Copy the items starting at the first one and ending at the one that contains "Rule | Sukumar", putting "Release year" wherever "Year" appears and leaving everything else unchanged.
==========
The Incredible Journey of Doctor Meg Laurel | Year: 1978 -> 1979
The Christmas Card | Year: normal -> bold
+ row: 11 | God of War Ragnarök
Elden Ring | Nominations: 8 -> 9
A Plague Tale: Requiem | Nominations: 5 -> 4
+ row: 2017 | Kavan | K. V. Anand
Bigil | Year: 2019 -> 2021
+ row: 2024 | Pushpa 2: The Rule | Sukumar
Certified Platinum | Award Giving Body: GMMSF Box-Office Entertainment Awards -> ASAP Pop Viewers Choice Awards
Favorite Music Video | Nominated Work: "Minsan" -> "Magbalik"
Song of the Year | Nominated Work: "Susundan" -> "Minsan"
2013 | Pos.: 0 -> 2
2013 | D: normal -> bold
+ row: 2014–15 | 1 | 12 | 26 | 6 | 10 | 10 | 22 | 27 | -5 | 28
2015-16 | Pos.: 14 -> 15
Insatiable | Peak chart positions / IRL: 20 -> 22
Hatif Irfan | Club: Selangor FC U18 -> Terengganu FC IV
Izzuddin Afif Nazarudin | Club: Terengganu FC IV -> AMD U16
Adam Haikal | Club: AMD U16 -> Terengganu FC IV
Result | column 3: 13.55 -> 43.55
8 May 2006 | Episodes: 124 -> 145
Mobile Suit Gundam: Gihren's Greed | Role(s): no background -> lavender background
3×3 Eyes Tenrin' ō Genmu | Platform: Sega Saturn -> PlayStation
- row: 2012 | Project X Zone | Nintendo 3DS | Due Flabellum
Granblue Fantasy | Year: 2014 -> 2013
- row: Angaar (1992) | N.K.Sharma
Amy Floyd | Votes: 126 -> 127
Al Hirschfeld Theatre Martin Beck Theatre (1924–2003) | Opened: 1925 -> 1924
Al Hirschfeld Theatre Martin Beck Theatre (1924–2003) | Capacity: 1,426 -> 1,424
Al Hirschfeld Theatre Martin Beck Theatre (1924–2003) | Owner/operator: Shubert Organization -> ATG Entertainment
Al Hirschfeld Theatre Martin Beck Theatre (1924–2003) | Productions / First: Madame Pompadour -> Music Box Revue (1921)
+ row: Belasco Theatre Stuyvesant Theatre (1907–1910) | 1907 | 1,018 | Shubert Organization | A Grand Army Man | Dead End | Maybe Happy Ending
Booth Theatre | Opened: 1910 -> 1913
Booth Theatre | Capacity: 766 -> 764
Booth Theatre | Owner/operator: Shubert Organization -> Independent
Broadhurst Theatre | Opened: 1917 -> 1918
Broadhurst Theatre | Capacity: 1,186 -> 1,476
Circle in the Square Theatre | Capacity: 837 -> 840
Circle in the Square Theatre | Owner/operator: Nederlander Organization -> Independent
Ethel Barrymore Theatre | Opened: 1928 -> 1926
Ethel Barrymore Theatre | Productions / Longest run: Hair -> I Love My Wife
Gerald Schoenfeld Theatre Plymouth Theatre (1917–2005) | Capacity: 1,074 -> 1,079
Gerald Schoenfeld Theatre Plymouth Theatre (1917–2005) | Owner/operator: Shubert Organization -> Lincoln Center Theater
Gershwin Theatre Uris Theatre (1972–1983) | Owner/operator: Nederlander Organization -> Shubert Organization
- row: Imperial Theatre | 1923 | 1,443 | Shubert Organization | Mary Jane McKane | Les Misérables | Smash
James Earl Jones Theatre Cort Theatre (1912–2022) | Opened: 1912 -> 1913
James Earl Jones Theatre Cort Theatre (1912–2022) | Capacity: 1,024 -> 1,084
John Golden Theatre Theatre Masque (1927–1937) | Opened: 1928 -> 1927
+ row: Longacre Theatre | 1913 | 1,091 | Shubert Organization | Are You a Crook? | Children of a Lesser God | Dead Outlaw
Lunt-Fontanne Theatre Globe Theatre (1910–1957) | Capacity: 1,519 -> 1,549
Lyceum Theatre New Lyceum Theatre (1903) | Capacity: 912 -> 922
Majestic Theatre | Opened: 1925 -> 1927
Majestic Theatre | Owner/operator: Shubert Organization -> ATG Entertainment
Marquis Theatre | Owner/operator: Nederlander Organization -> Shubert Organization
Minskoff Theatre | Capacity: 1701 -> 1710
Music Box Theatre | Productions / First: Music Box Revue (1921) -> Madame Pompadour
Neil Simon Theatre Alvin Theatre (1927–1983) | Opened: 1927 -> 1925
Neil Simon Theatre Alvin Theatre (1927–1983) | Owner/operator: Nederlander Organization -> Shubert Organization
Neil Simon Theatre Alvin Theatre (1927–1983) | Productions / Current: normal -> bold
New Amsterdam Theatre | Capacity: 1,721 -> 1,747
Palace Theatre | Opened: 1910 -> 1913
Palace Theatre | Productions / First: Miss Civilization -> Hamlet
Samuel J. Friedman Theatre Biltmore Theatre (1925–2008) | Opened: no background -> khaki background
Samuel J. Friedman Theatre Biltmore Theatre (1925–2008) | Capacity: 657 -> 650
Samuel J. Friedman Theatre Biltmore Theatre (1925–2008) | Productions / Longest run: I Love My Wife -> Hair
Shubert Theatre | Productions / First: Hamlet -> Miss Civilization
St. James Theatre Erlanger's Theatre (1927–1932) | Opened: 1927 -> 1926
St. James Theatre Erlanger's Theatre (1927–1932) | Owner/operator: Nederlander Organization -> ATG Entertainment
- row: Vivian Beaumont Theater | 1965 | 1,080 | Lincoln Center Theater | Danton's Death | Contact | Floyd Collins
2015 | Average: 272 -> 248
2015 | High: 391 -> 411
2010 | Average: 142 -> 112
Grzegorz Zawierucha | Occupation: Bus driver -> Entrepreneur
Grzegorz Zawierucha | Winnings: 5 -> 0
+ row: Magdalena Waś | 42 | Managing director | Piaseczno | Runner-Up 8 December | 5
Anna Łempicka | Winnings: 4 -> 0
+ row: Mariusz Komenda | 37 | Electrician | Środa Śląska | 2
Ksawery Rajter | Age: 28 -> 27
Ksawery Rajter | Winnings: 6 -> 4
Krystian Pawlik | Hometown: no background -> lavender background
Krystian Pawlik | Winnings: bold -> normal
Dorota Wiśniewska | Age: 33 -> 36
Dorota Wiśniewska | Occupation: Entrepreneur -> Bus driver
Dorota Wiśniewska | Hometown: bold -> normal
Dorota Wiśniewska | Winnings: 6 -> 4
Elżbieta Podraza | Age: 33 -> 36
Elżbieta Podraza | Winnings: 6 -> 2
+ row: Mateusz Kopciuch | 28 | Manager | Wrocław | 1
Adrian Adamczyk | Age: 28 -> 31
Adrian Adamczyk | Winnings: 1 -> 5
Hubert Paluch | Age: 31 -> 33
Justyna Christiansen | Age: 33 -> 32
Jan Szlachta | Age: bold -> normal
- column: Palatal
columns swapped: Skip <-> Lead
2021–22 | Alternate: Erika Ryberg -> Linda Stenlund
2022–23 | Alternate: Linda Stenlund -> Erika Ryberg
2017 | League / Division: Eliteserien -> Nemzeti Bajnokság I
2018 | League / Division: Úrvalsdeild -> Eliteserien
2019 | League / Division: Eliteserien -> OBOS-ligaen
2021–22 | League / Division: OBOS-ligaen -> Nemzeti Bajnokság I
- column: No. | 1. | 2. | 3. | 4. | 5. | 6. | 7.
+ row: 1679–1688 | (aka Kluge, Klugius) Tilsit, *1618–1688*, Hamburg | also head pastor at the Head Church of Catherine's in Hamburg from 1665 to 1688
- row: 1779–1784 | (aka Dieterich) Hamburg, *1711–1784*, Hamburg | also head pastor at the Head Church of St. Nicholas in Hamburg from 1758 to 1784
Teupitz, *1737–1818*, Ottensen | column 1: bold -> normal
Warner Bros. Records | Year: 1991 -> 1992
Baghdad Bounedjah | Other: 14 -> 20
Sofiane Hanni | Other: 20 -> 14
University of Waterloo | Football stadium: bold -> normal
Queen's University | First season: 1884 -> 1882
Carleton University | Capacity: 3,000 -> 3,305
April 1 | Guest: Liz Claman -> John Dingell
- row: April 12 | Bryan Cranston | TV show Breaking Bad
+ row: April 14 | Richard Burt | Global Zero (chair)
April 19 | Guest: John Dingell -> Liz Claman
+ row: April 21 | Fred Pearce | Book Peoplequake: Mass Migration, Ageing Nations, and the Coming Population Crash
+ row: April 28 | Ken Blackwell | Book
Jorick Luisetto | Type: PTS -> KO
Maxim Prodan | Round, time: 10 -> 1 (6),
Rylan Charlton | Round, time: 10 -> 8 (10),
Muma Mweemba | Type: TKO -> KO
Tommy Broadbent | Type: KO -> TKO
==========
RESULT =>
The Incredible Journey of Doctor Meg Laurel | Release year: 1978 -> 1979
The Christmas Card | Release year: normal -> bold
+ row: 11 | God of War Ragnarök
Elden Ring | Nominations: 8 -> 9
A Plague Tale: Requiem | Nominations: 5 -> 4
+ row: 2017 | Kavan | K. V. Anand
Bigil | Release year: 2019 -> 2021
+ row: 2024 | Pushpa 2: The Rule | Sukumar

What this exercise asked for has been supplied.